Mentre gli organizzatori ci tengono a inserire la gara nell’ambito della kermesse nata negli anni Settanta e si vantano «dei cinque milioni di visualizzazioni» dei video, la regione prende le distanze dalla ricostruzione storica: «Nel primo dopoguerra a causa di condizioni disagiate, clima rigido e povertà, il paese aveva pochi abitanti, per di più anziani, perché i giovani se ne andavano e i bambini non nascevano. C'era una sola osteria, unico centro di aggregazione della vita sociale della comunità e proprio lì si discuteva con preoccupazione in merito alla denatalità». In questo clima, racconta, un gruppo di ragazzi inventò una festa goliardica per ricordare la leggenda e, nel corso degli anni, l'evento ha acquisito fama internazionale ma, evidenzia ancora la Crpo Fvg, non si tratta più di quel tipo di evento.
La regione specifica che il problema non è la festa in sé «quanto l'organizzazione di una gara ben particolare e il conseguente uso di immagini e di un linguaggio che offendono e violano la cultura di parità di cui tutti si fanno paladini». 

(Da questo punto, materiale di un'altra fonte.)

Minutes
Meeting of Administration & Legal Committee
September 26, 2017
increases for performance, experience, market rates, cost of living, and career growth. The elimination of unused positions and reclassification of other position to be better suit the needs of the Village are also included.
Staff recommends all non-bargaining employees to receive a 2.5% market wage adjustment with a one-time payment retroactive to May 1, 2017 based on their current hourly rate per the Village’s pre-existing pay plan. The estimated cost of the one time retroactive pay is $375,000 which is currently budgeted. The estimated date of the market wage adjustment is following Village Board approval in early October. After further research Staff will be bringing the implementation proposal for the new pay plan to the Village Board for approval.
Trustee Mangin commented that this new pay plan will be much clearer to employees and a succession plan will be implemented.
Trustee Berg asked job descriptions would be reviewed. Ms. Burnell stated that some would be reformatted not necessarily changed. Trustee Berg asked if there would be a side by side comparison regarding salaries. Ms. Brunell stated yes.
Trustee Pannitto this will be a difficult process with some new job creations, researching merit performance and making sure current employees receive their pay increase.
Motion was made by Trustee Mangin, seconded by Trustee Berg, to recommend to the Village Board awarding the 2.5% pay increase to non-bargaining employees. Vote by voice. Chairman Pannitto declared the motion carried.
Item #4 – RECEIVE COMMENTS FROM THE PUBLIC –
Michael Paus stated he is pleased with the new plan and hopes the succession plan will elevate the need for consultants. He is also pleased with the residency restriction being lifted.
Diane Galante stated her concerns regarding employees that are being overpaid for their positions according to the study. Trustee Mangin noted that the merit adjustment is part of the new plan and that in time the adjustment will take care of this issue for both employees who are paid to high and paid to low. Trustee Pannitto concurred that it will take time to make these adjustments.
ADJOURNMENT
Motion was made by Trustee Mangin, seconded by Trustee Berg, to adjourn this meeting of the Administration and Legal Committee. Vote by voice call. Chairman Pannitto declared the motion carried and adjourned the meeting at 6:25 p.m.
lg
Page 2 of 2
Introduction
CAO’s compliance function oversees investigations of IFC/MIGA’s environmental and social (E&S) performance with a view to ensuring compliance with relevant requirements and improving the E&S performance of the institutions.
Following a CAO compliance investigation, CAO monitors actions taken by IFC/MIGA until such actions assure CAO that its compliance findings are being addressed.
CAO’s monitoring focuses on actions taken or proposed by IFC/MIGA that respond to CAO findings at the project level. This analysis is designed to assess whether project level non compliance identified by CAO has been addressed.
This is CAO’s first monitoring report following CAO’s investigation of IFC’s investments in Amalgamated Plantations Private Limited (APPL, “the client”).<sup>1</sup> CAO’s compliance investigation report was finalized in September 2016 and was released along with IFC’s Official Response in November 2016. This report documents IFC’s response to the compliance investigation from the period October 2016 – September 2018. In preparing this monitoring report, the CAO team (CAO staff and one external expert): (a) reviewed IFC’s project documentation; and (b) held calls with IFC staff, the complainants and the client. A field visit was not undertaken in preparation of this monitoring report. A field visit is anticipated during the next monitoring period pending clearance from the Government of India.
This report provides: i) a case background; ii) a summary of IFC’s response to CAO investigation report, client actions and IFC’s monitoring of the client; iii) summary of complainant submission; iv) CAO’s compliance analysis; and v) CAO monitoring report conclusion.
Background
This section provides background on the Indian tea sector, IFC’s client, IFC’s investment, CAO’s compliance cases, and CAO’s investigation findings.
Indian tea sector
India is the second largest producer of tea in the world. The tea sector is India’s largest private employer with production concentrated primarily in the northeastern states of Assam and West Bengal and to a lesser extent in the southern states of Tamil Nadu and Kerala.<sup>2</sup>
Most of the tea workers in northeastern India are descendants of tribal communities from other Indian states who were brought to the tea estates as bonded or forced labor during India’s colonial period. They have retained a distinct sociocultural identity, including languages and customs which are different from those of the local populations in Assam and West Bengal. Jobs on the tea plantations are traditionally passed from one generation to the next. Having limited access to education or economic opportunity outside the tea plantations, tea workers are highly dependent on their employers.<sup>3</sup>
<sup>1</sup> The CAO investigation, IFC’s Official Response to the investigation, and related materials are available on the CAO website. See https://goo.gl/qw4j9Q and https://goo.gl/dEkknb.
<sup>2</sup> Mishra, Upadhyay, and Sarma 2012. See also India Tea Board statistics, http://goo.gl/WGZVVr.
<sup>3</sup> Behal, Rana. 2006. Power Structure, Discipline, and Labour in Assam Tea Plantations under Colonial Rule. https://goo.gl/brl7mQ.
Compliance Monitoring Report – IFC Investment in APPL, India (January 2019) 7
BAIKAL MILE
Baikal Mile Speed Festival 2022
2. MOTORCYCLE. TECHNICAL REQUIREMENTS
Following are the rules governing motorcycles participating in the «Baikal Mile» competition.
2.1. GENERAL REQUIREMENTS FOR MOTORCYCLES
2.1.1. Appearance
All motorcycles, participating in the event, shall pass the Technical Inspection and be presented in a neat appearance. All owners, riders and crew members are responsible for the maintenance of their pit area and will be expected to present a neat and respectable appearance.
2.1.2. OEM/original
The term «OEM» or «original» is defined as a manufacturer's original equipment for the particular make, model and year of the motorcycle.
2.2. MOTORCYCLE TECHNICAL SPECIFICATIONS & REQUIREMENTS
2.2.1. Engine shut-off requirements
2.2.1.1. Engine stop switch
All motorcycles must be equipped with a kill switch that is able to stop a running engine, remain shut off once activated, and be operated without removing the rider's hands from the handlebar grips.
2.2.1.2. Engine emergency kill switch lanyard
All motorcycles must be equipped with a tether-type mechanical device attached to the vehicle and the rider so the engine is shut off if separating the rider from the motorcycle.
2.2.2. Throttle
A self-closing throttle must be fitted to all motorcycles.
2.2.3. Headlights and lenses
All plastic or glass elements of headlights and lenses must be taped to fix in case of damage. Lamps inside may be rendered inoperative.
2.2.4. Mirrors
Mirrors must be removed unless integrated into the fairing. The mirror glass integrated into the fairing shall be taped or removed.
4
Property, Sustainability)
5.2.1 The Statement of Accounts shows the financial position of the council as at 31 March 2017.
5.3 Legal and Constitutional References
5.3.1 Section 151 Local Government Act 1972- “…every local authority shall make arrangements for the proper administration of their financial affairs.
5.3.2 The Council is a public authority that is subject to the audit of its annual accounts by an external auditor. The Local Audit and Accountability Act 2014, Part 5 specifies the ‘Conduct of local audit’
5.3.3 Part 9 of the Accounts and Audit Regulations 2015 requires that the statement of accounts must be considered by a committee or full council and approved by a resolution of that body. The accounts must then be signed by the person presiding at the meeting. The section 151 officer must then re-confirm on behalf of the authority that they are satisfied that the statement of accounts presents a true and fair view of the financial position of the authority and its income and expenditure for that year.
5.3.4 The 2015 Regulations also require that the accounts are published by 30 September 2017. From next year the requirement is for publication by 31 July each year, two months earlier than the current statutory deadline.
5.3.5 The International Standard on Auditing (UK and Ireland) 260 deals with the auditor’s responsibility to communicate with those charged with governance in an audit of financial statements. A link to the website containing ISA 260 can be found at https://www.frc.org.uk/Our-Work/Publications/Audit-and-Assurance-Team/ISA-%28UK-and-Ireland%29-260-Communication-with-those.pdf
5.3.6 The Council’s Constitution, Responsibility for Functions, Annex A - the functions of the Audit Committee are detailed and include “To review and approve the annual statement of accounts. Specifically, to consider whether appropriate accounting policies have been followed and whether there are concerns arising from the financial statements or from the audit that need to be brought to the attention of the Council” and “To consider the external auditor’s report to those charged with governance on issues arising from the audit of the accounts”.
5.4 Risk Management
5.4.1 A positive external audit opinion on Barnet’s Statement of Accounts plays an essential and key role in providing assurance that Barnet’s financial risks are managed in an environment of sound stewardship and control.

Perché, si domanda dunque la nota, tradurre la festa in una forma di denigrazione e di sessualizzazione della donna? «Anche questo agire costituisce una forma, neanche tanto subdola, di violenza alla quale è necessario mettere fine e, per tale motivo, la Commissione invita le donne a non partecipare a competizioni di questo bassissimo livello ma anche, a tutti in generale, di disapprovarne l'organizzazione perché, senza la pretesa di fare la morale a nessuno, si tratta di una questione di mancato rispetto».
Infine, conclude l'intervento della presidenza della Commissione, «chiediamo con forza agli organizzatori di rispettare tutti i generi in egual maniera» e «di non tradurre una tradizione antica in una pagliacciata e di cancellare questa competizione».

Moro aspetta: «Speriamo che questo smuova qualcosa, questa è una decisa presa di posizione che si è aggiunta alla nostra. Come componenti della commissione di Cividale ci hanno chiesto di partecipare alla prossima riunione regionale per confrontarci di persona e decidere risposte significative. Non si chiude qui il discorso».